Steve Wise is a law school
professor. He is also an accomplished animal rights legal scholar and one of the
worlds' most prominent animal rights lawyers. Steve and his wife, Debi, defend
a variety of animal species across the United States and advise those who defend
animals around the world. In writing Rattling the Cage, Steve has used his experience
in both science and law to great advantage, and he has a trial lawyer's knack
for telling a good story. He explains, for example, why it matters so much today
whether an ox who gored a passer-by on a road in the Middle East 4,000 years ago
was Babylonian or Hebrew. And why, 400 years ago, an early animal advocate stood
up for barley-eating rats in a French courtroom. And, most surprisingly, why John
Quincy Adams would thunder on the floor of the U.S. House of Representatives that
he would present petitions to the Congress from horses or dogs if they asked him
to.
In many ways this book
can be seen as the animals' Magna Carta, Declaration of Independence, and Universal
Declaration of Rights all in one. And it is timely. Twenty-even ten-years ago
Steve would have been out on a limb, ridiculed by his colleagues and largely ignored
by the lay public. But attitudes towards animals have changed. Very few scientists
today believe that non-human animals are simply mindless machines, collections
of stimuli and responses. Of course, it would be convenient to believe that this
was true, that there was a basic and fundamental difference between ourselves
and the rest of the animal kingdom. Then we could do unpleasant things to them
without any feelings of guilt. But this is scarcely an option today-there have
been so many descriptions of incredibly complex social behavior and so many examples
of intelligent behavior from so many careful field studies on a whole variety
of animal species. Our 39 years with wild chimpanzees at Gombe, for example, has
taught us much about these relatives of ours, each with his or her own unique
personality. They share so many of our behaviours.

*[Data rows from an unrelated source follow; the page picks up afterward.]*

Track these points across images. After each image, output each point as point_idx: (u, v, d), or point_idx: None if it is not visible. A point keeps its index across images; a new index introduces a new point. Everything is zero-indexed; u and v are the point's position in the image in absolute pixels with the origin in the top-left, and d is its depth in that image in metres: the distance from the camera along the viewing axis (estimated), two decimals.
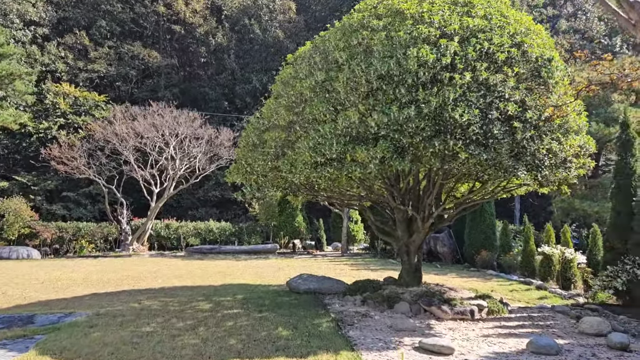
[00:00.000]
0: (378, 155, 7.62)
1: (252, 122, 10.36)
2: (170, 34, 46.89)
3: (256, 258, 22.26)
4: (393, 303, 9.91)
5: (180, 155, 24.74)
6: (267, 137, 9.40)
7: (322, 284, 11.61)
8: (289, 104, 9.04)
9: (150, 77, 45.16)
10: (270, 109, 9.76)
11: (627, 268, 9.87)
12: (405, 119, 7.60)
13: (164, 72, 44.83)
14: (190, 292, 11.48)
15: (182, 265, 17.94)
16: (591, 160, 9.10)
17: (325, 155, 7.95)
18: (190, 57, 48.00)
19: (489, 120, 7.76)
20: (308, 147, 8.08)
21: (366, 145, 7.77)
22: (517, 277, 16.67)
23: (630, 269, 9.82)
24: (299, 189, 10.47)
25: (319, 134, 8.01)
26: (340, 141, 7.88)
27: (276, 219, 27.19)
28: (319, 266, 18.86)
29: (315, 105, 8.36)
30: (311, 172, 8.12)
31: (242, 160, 10.11)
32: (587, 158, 9.07)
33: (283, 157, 9.12)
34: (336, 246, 28.71)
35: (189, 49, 47.50)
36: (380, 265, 19.86)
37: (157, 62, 42.57)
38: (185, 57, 47.83)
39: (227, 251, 24.14)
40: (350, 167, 7.79)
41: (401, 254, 11.14)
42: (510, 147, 7.89)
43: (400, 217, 10.95)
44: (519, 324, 9.30)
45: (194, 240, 25.24)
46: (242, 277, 14.79)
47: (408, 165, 7.67)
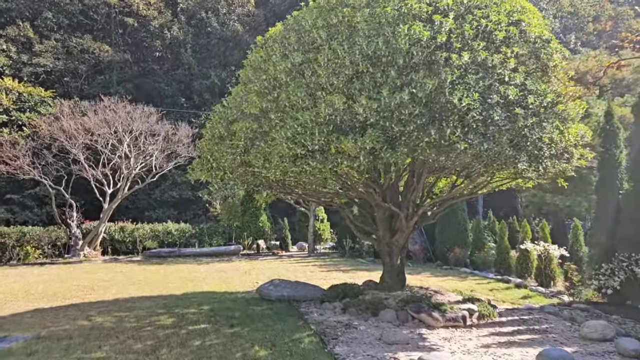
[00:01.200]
0: (367, 146, 6.67)
1: (217, 111, 9.21)
2: (122, 27, 44.62)
3: (219, 261, 21.00)
4: (377, 310, 9.00)
5: (135, 153, 23.12)
6: (236, 128, 8.29)
7: (296, 290, 10.60)
8: (260, 90, 7.98)
9: (101, 72, 42.83)
10: (239, 96, 8.66)
11: (624, 265, 9.29)
12: (397, 104, 6.68)
13: (116, 67, 42.62)
14: (149, 304, 10.23)
15: (138, 272, 16.53)
16: (589, 152, 8.44)
17: (305, 146, 6.94)
18: (145, 52, 45.90)
19: (489, 105, 6.94)
20: (285, 138, 7.04)
21: (353, 135, 6.80)
22: (493, 275, 16.12)
23: (627, 266, 9.24)
24: (271, 186, 9.41)
25: (298, 123, 6.99)
26: (323, 130, 6.88)
27: (239, 219, 25.92)
28: (287, 268, 17.82)
29: (293, 90, 7.34)
30: (289, 166, 7.09)
31: (206, 155, 8.95)
32: (586, 149, 8.41)
33: (255, 150, 8.05)
34: (301, 246, 27.70)
35: (143, 43, 45.39)
36: (350, 266, 19.01)
37: (108, 56, 40.37)
38: (139, 51, 45.67)
39: (188, 254, 22.74)
40: (335, 160, 6.81)
41: (383, 255, 10.25)
42: (511, 135, 7.09)
43: (382, 215, 10.06)
44: (514, 329, 8.57)
45: (151, 244, 23.67)
46: (206, 284, 13.59)
47: (402, 157, 6.75)
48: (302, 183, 9.19)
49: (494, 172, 8.07)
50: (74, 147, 22.15)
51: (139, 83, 41.39)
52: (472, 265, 18.25)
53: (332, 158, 6.83)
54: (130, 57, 44.18)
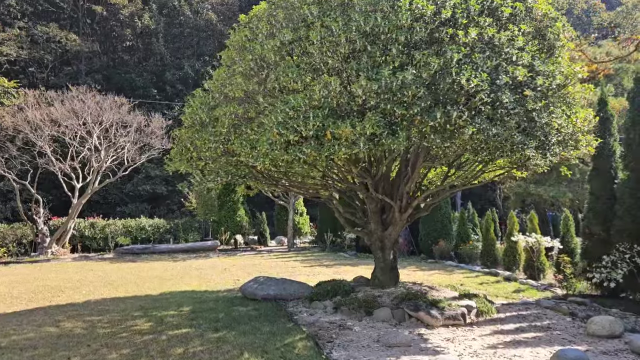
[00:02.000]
0: (367, 131, 6.06)
1: (198, 95, 8.45)
2: (90, 16, 43.00)
3: (195, 257, 20.20)
4: (371, 309, 8.44)
5: (106, 145, 22.05)
6: (218, 114, 7.57)
7: (283, 288, 9.96)
8: (246, 71, 7.28)
9: (69, 63, 41.24)
10: (221, 78, 7.93)
11: (626, 257, 8.93)
12: (399, 85, 6.08)
13: (84, 57, 41.09)
14: (124, 306, 9.46)
15: (111, 270, 15.64)
16: (595, 138, 8.01)
17: (299, 132, 6.29)
18: (114, 41, 44.39)
19: (497, 87, 6.40)
20: (276, 123, 6.38)
21: (351, 120, 6.18)
22: (479, 268, 15.78)
23: (629, 258, 8.88)
24: (257, 177, 8.72)
25: (290, 106, 6.33)
26: (318, 114, 6.24)
27: (216, 214, 25.10)
28: (268, 264, 17.16)
29: (283, 71, 6.67)
30: (280, 154, 6.42)
31: (186, 144, 8.19)
32: (591, 135, 7.97)
33: (240, 137, 7.35)
34: (280, 240, 27.07)
35: (112, 33, 43.87)
36: (332, 260, 18.46)
37: (76, 45, 38.79)
38: (109, 41, 44.14)
39: (163, 251, 21.84)
40: (332, 147, 6.17)
41: (374, 250, 9.69)
42: (520, 119, 6.58)
43: (373, 207, 9.49)
44: (516, 326, 8.12)
45: (123, 240, 22.68)
46: (184, 282, 12.84)
47: (404, 143, 6.16)
48: (291, 173, 8.54)
49: (492, 160, 7.55)
50: (39, 139, 20.97)
51: (108, 74, 39.93)
52: (457, 258, 17.89)
53: (329, 145, 6.20)
54: (99, 47, 42.65)
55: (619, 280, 9.09)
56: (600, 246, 10.69)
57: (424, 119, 6.17)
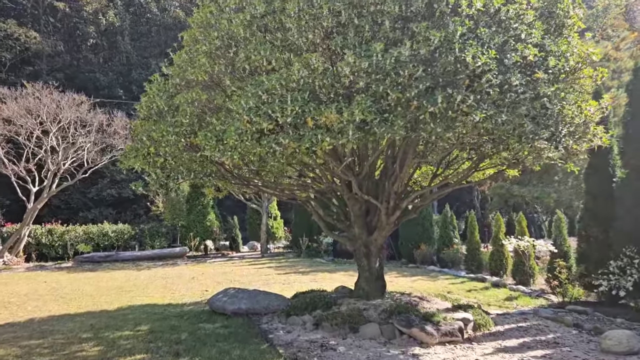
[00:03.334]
0: (357, 117, 5.06)
1: (156, 81, 7.31)
2: (52, 13, 41.01)
3: (162, 265, 18.87)
4: (357, 325, 7.43)
5: (64, 145, 20.52)
6: (179, 101, 6.46)
7: (256, 300, 8.86)
8: (211, 51, 6.19)
9: (30, 62, 39.15)
10: (183, 61, 6.82)
11: (635, 263, 8.14)
12: (393, 63, 5.10)
13: (46, 55, 39.09)
14: (72, 325, 8.21)
15: (66, 282, 14.25)
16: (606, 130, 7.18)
17: (273, 119, 5.24)
18: (78, 40, 42.45)
19: (505, 67, 5.49)
20: (246, 109, 5.32)
21: (337, 104, 5.17)
22: (464, 273, 14.98)
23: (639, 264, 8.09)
24: (225, 176, 7.62)
25: (264, 88, 5.28)
26: (297, 98, 5.21)
27: (184, 218, 23.75)
28: (239, 272, 16.00)
29: (255, 49, 5.61)
30: (252, 146, 5.36)
31: (142, 137, 7.03)
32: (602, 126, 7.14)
33: (205, 128, 6.26)
34: (253, 245, 25.88)
35: (76, 30, 41.93)
36: (309, 267, 17.43)
37: (37, 43, 36.85)
38: (72, 39, 42.17)
39: (127, 258, 20.42)
40: (314, 137, 5.14)
41: (358, 257, 8.69)
42: (531, 106, 5.67)
43: (357, 209, 8.49)
44: (519, 342, 7.22)
45: (84, 247, 21.15)
46: (146, 294, 11.60)
47: (400, 132, 5.18)
48: (265, 172, 7.48)
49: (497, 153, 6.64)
50: None
51: (71, 73, 38.02)
52: (439, 262, 17.07)
53: (310, 134, 5.16)
54: (61, 44, 40.70)
55: (629, 288, 8.27)
56: (599, 249, 9.94)
57: (422, 103, 5.20)
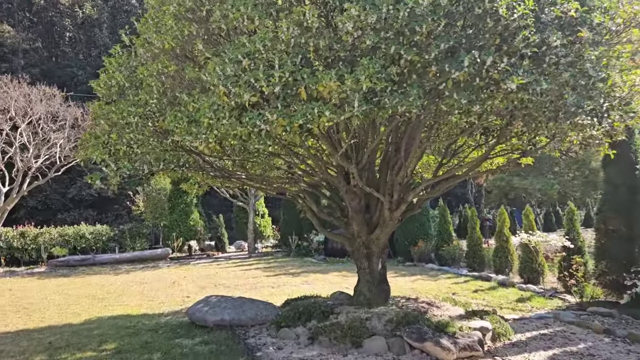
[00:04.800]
0: (363, 85, 3.97)
1: (115, 54, 6.15)
2: (27, 5, 39.42)
3: (142, 268, 17.66)
4: (359, 338, 6.35)
5: (35, 142, 19.19)
6: (143, 74, 5.32)
7: (242, 310, 7.75)
8: (179, 12, 5.05)
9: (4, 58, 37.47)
10: (147, 28, 5.67)
11: None
12: (407, 17, 4.02)
13: (21, 49, 37.45)
14: (26, 344, 7.04)
15: (34, 289, 13.00)
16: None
17: (258, 89, 4.13)
18: (54, 33, 40.85)
19: (543, 24, 4.44)
20: (223, 78, 4.20)
21: (337, 70, 4.08)
22: (466, 271, 14.00)
23: None
24: (202, 167, 6.48)
25: (245, 52, 4.17)
26: (287, 62, 4.11)
27: (166, 218, 22.51)
28: (225, 274, 14.87)
29: (233, 4, 4.49)
30: (231, 125, 4.25)
31: (100, 120, 5.87)
32: None
33: (175, 108, 5.14)
34: (240, 245, 24.73)
35: (52, 24, 40.33)
36: (299, 267, 16.36)
37: (11, 37, 35.26)
38: (48, 33, 40.57)
39: (105, 261, 19.15)
40: (309, 111, 4.04)
41: (358, 258, 7.62)
42: (574, 72, 4.63)
43: (356, 204, 7.41)
44: (548, 354, 6.21)
45: (60, 251, 19.81)
46: (120, 302, 10.44)
47: (417, 104, 4.10)
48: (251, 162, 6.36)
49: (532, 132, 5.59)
50: None
51: (48, 68, 36.50)
52: (437, 260, 16.08)
53: (304, 108, 4.06)
54: (37, 39, 39.10)
55: None
56: (622, 244, 9.00)
57: (444, 68, 4.12)
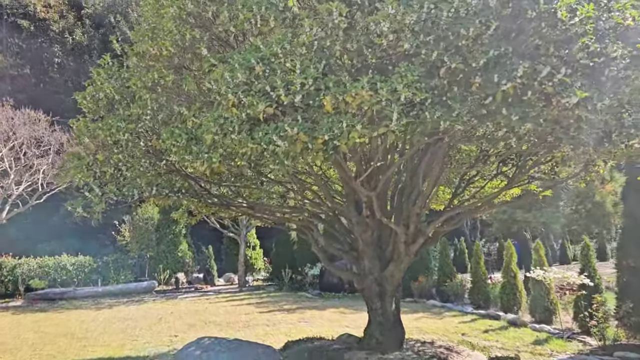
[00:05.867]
0: (402, 95, 3.33)
1: (105, 65, 5.47)
2: (17, 32, 38.90)
3: (127, 302, 16.64)
4: None
5: (17, 167, 18.33)
6: (136, 86, 4.65)
7: (239, 355, 6.91)
8: (179, 15, 4.42)
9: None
10: (142, 34, 5.01)
11: None
12: (452, 18, 3.43)
13: (8, 75, 36.80)
14: None
15: (8, 325, 11.99)
16: None
17: (274, 98, 3.47)
18: (43, 59, 40.27)
19: (600, 32, 3.88)
20: (232, 85, 3.54)
21: (370, 77, 3.44)
22: (471, 309, 13.22)
23: None
24: (199, 194, 5.76)
25: (258, 56, 3.52)
26: (309, 67, 3.46)
27: (153, 249, 21.56)
28: (215, 310, 13.94)
29: (244, 4, 3.86)
30: (242, 140, 3.57)
31: (84, 139, 5.13)
32: None
33: (171, 124, 4.45)
34: (229, 278, 23.73)
35: (41, 50, 39.80)
36: (294, 302, 15.48)
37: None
38: (37, 58, 39.97)
39: (86, 295, 18.09)
40: (335, 124, 3.37)
41: (369, 297, 6.86)
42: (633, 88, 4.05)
43: (368, 237, 6.71)
44: None
45: (38, 283, 18.71)
46: (101, 342, 9.51)
47: (462, 119, 3.46)
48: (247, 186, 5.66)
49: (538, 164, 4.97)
50: None
51: (35, 94, 35.71)
52: (439, 296, 15.28)
53: (330, 121, 3.40)
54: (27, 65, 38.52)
55: None
56: None
57: (492, 78, 3.51)
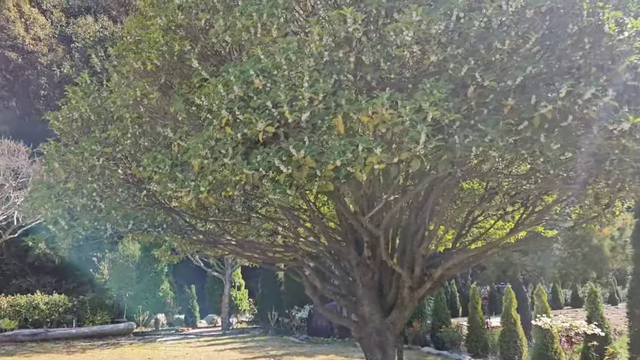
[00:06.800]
0: (429, 114, 2.81)
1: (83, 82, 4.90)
2: (5, 63, 38.50)
3: (101, 345, 15.60)
4: None
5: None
6: (115, 104, 4.08)
7: None
8: (168, 25, 3.89)
9: None
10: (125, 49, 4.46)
11: None
12: (484, 28, 2.96)
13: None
14: None
15: None
16: None
17: (276, 115, 2.92)
18: (30, 91, 39.81)
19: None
20: (226, 100, 2.99)
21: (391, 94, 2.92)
22: (469, 358, 12.49)
23: None
24: (183, 229, 5.12)
25: (258, 67, 3.00)
26: (319, 81, 2.93)
27: (133, 288, 20.50)
28: (197, 356, 13.03)
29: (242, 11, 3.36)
30: (236, 165, 2.99)
31: (54, 164, 4.49)
32: None
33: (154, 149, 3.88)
34: (212, 319, 22.68)
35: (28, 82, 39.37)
36: (280, 347, 14.61)
37: None
38: (23, 90, 39.49)
39: (59, 337, 16.97)
40: (349, 147, 2.82)
41: (368, 347, 6.16)
42: None
43: (368, 280, 6.08)
44: None
45: (8, 324, 17.52)
46: None
47: (496, 146, 2.95)
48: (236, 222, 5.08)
49: None
50: None
51: (19, 125, 35.03)
52: (434, 342, 14.50)
53: (343, 144, 2.85)
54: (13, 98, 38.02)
55: None
56: None
57: (529, 99, 3.01)
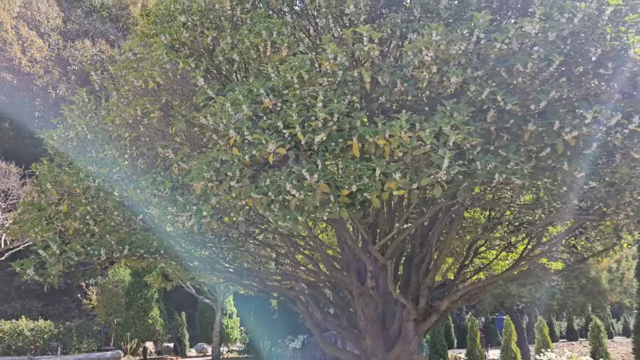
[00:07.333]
0: (451, 138, 2.64)
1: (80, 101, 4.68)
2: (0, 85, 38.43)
3: None
4: None
5: None
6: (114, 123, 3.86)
7: None
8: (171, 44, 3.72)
9: None
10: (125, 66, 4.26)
11: None
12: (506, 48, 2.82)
13: None
14: None
15: None
16: None
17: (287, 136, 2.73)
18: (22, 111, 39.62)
19: None
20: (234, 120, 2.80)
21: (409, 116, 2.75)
22: None
23: None
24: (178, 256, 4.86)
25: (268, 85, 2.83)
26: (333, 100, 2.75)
27: (121, 314, 19.94)
28: None
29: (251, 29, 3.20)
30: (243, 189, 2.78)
31: (47, 185, 4.22)
32: None
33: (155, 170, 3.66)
34: (202, 348, 22.05)
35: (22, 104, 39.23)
36: None
37: None
38: (16, 110, 39.30)
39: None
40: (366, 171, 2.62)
41: None
42: None
43: (371, 312, 5.82)
44: None
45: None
46: None
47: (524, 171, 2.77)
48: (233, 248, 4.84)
49: None
50: None
51: (11, 146, 34.70)
52: None
53: (359, 168, 2.65)
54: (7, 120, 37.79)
55: None
56: None
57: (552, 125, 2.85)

They form close affectionate
bonds with each other that may persist through a life of 60 or more years; they
feel joy and sorrow and despair, mental as well as physical suffering; they show
many of the intellectual skills that until recently we believed unique to ourselves;
they look into mirrors and see themselves as individuals-they have consciousness
of "self". Admittedly, chimpanzees are capable, as are we, of acts of brutality.
But they also demonstrate empathy, compassion, altruism, and love. Should not
beings of this sort have the same kind of legal rights as those we grant to human
infants or the mentally disabled who also cannot speak for themselves?